İnsanın hayatta kalması ve esenliği için hareket etmesi gerekir.Bu nedenle hareket, diğerlerinin hepsinden önce gelen faaliyettir. Yaşam dünyasında en üst düzeyde, en karmaşık doğal süreci temsil eden insanın kendine özgü hareketi vardır.
İnsanın entelektüel ayrıcalıklarla ayırt edildiğine dair geleneksel fikir uzun süredir modası geçmiştir ve onların da iki ayaklı morfo-mekanik koşulun kazanılmasındaki ilk kaynağı kabul ettikleri tespit edilmiştir (ellerin özgürleşmesi bir sonuçtur). vücut, her şeyden önce, yerçekimi alanında iki ayak üzerinde maksimum etkili yürüyüş yapma ihtiyacının bir sonucudur.
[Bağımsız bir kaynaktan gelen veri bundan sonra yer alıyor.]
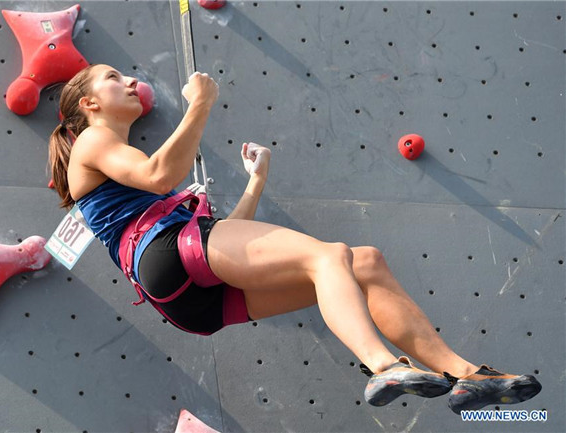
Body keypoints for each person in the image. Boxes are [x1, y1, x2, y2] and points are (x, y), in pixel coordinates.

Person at [48, 64, 541, 414]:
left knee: (362, 263)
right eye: (114, 77)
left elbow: (222, 244)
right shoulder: (92, 140)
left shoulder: (114, 162)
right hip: (172, 255)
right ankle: (383, 365)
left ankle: (466, 377)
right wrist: (200, 103)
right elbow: (160, 174)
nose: (131, 81)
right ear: (89, 103)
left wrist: (255, 181)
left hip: (191, 298)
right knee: (329, 256)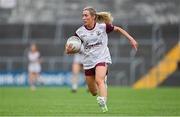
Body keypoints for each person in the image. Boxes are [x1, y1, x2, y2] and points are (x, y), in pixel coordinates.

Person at [65, 7, 138, 112]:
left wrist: (131, 39)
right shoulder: (80, 32)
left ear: (93, 17)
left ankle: (103, 102)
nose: (83, 18)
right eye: (83, 15)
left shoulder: (103, 27)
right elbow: (70, 48)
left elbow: (118, 29)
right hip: (88, 61)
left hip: (101, 58)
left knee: (100, 80)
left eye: (86, 15)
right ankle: (101, 88)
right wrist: (68, 50)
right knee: (93, 92)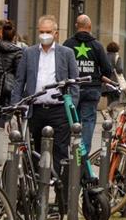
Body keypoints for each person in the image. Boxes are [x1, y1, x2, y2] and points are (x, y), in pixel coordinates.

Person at [12, 15, 79, 178]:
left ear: (56, 33)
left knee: (60, 150)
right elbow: (20, 81)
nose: (44, 35)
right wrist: (15, 107)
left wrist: (71, 107)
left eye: (48, 31)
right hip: (36, 109)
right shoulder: (28, 53)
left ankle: (59, 189)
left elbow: (75, 82)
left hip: (59, 110)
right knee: (35, 150)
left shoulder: (67, 53)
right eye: (41, 31)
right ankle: (38, 188)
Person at [63, 15, 113, 152]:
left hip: (73, 90)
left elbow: (61, 67)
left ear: (76, 25)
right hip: (92, 89)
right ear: (90, 27)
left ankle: (72, 150)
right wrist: (100, 77)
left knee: (73, 120)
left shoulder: (68, 44)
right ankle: (84, 152)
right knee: (89, 121)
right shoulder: (97, 45)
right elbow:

Bu teoriye göre, insan, yolculuk sırasında çeşitli yapıların (kaslar, kemikler, bağlar, tendonlar, vb.) tek bir minimal etkiye maruz kalması sonucu sabit bir yerçekimi alanı içinde minimum enerji tüketimi ile hareket edebilmelidir. stres.
"Duruş ve dinamik denge" ile ilgili diğer makaleler
- Derin fasya biyomekaniği
- Hücre dışı matris
- Kollajen ve elastin, hücre dışı matristeki kolajen lifleri
- Fibronektin, Glukozaminoglikanlar ve Proteoglikanlar
- Hücresel dengede hücre dışı matrisin önemi
- Hücre dışı matris ve patolojilerin değişiklikleri
- Bağ dokusu ve hücre dışı matris
- Derin fasya - Bağ dokusu
- Fasyal mekanoreseptörler ve miyofibroblastlar
- Gerginlik ve sarmal hareketler
- Alt ekstremiteler ve vücut hareketi
- Makat desteği ve stomatognatik aparat
- Klinik vakalar, duruş değişiklikleri
- Klinik vakalar, duruş
- Postural değerlendirme - Klinik vaka
- Kaynakça - Hücre dışı matristen duruşa. Bağlayıcı sistem bizim gerçek Deus eski makinemiz mi?